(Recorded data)
—————

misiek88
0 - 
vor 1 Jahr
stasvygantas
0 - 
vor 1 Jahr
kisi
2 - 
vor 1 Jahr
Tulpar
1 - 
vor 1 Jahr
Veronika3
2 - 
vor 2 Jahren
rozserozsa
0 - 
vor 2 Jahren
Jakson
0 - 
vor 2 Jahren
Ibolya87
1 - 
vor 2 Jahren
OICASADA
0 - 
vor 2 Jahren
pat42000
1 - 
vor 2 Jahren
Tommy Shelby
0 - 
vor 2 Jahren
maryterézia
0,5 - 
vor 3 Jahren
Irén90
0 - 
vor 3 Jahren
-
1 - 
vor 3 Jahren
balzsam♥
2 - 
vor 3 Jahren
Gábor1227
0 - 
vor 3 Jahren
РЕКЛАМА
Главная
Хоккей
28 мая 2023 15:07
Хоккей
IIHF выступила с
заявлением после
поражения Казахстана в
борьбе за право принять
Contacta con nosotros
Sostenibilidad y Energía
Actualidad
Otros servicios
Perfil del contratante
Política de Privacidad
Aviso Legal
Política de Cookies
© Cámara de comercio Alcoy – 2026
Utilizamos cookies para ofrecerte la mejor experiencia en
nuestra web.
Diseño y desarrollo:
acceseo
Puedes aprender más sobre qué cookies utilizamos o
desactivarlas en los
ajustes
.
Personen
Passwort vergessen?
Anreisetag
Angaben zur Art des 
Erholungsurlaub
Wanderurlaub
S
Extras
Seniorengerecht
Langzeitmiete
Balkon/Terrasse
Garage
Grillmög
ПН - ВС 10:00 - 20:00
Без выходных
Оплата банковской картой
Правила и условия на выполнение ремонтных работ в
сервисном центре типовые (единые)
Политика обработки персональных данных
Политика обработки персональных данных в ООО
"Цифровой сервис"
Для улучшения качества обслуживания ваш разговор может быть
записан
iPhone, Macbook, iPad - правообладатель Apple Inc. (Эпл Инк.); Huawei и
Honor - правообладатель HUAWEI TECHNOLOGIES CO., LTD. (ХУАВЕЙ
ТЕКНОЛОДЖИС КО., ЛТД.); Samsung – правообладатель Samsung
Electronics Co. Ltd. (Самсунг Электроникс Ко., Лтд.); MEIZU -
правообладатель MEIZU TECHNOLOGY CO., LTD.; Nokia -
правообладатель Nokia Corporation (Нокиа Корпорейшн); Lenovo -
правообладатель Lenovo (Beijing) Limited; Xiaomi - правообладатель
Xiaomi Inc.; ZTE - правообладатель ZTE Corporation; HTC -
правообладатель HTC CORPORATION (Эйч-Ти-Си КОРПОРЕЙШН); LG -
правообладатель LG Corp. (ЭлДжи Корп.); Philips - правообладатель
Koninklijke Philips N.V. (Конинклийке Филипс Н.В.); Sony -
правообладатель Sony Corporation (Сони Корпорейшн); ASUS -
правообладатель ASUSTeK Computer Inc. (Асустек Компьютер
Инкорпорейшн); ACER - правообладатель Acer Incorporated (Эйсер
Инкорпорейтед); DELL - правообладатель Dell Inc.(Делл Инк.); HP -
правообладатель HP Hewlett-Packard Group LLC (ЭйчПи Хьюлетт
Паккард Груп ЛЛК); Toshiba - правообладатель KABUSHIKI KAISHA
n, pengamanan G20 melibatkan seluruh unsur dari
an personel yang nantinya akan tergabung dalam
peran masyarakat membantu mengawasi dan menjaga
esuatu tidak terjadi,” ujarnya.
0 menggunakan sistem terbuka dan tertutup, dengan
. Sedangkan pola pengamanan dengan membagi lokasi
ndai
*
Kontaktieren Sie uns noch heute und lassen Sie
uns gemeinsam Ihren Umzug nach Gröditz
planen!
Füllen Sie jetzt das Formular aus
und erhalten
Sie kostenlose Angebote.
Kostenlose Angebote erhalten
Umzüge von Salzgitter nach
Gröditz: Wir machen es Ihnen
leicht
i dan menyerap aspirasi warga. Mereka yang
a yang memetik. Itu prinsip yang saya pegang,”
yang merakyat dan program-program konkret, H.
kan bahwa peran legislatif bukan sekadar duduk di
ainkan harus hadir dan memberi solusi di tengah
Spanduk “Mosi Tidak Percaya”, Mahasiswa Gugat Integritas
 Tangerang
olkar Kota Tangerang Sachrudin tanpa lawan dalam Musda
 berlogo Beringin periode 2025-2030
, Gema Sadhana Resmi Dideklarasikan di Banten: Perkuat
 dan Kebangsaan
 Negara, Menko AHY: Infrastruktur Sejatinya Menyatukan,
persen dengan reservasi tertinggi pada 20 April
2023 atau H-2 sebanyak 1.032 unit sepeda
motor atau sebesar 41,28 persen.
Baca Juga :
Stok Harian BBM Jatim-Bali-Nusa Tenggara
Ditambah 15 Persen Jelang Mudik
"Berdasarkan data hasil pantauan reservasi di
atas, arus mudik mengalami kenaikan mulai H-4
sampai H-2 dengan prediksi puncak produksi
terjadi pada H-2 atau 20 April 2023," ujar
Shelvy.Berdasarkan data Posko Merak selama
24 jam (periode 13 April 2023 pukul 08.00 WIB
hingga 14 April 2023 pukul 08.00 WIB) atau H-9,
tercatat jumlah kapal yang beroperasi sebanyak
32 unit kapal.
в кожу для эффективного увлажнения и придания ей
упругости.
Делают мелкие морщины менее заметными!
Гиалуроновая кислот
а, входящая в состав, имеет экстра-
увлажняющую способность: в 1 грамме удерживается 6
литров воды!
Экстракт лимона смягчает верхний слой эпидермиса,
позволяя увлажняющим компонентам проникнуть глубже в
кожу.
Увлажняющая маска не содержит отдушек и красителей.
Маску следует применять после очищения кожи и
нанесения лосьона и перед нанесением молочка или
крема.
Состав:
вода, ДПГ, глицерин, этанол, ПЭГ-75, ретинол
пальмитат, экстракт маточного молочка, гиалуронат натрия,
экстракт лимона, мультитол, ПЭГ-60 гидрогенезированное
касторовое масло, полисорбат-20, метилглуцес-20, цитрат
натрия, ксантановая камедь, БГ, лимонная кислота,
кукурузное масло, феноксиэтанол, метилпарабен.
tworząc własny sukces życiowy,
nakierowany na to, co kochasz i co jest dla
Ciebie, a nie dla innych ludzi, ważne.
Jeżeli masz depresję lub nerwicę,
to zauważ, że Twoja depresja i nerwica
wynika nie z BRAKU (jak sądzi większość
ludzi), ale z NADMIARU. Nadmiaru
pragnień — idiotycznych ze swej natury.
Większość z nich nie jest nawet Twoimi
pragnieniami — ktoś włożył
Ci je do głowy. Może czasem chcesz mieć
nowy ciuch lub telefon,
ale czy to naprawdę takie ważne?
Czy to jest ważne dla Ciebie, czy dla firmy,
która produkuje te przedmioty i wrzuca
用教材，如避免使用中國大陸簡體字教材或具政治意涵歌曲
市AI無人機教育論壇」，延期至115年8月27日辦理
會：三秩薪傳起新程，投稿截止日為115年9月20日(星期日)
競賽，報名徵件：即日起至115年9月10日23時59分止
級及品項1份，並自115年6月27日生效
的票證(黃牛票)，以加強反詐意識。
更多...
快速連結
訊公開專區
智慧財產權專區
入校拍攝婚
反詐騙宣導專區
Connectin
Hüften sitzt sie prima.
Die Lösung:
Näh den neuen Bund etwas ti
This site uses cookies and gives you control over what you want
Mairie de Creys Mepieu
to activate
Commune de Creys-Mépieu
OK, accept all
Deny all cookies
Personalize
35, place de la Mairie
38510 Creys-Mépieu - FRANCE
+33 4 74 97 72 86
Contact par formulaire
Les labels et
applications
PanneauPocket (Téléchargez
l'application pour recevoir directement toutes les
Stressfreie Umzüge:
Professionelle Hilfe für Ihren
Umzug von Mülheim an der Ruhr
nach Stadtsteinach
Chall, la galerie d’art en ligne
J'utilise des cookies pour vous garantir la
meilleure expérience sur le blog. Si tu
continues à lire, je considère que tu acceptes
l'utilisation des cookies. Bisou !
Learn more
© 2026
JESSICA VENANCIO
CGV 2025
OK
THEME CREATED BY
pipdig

—————

PROBLEM TO SOLVE: Go line by line through the records above and copy each one containing "Philips".

RESPONSE:
правообладатель LG Corp. (ЭлДжи Корп.); Philips - правообладатель
Koninklijke Philips N.V. (Конинклийке Филипс Н.В.); Sony -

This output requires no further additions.